Double-checking this *did* cause me to run across a bug in ECJ, but it 
doesn't affect you.  Specifically, ECJ's even looser: it lets ANY 
subclass of Problem be loaded as a MasterProblem, which causes ECJ to 
bomb later.  I've cleaned that up -- now it has to be a MasterProblem or 
a subclass thereof.

It *is* true that SlaveMonitor, SlaveConnection, and Job are among the 
very few hard-coded classes in ECJ: that code is too interwoven for us 
to want people to swap in other classes (for now).  Plus, it works as a 
black box anyway.  But MasterProblem, sure, go to town.

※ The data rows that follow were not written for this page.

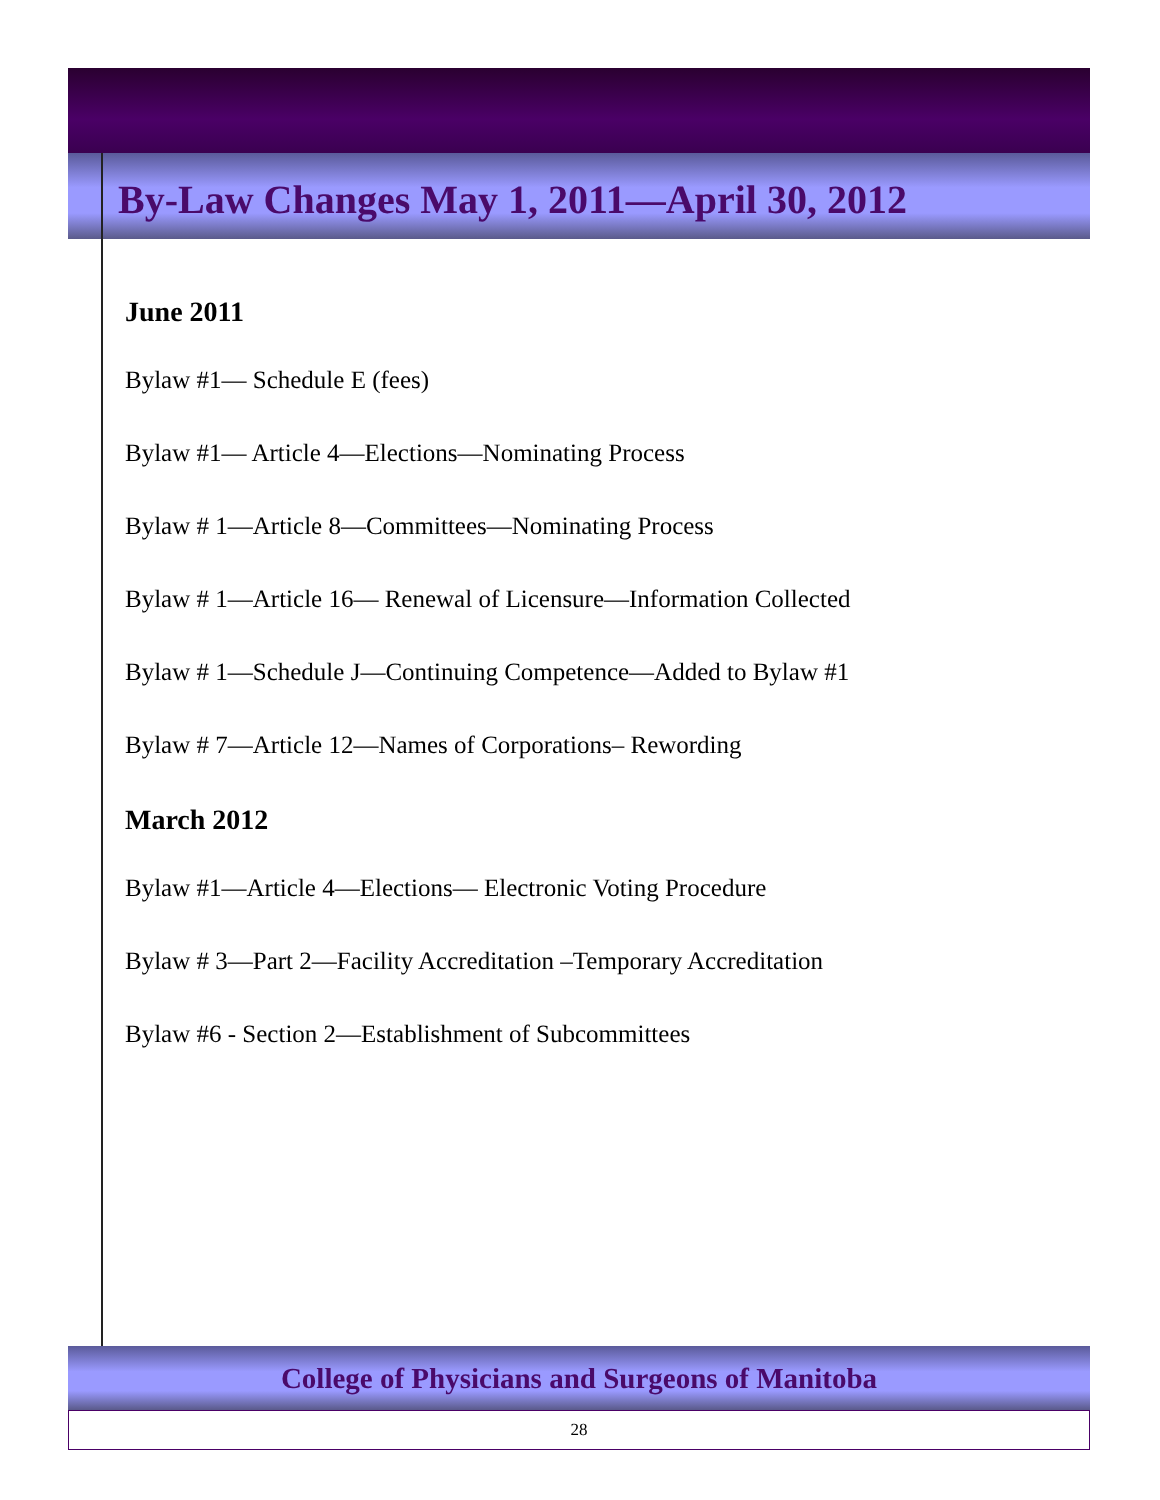By-Law Changes May 1, 2011—April 30, 2012
June 2011
Bylaw #1— Schedule E (fees)
Bylaw #1— Article 4—Elections—Nominating Process
Bylaw # 1—Article 8—Committees—Nominating Process
Bylaw # 1—Article 16— Renewal of Licensure—Information Collected
Bylaw # 1—Schedule J—Continuing Competence—Added to Bylaw #1
Bylaw # 7—Article 12—Names of Corporations– Rewording
March 2012
Bylaw #1—Article 4—Elections— Electronic Voting Procedure
Bylaw # 3—Part 2—Facility Accreditation –Temporary Accreditation
Bylaw #6 - Section 2—Establishment of Subcommittees
College of Physicians and Surgeons of Manitoba
28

> So my next idea had been to hack MasterProblem as you suggested, but I 
> really hated doing that, because then when the next ECJ version came out 
> (and they've been coming out relatively fast and furious), I'd have to 
> remember the changes I made. I could always stick with the current ECJ 
> version, but I'm one of those upgrade addicts.
 >
> Finally, I settled on creating a custom Exchanger, that being the next 
> stage after evaluation, and fix up the fitnesses in the prebreeding 
> exchange phase. Not ideal, but it's the very next phase after 
> evaluation, and at least it would work for future ECJ versions.

Usually your best bet for forward-compatable hooks is Statistics.


> IMHO, the best thing would be to fix up MasterProblem, but I also didn't 
> look at it closely enough to determine whether that would work under 
> both synchronous and asynchronous evaluation. I defer to your far 
> greater knowledge of the code :)

Well, in asynchronous evaluation, finishEvaluating is NEVER CALLED.  So
that wouldn't be great for you.  But on the other hand, it's 
asynchronous, which is to say, steady-state, so there's no real 
generational boundary being checked in the Problem.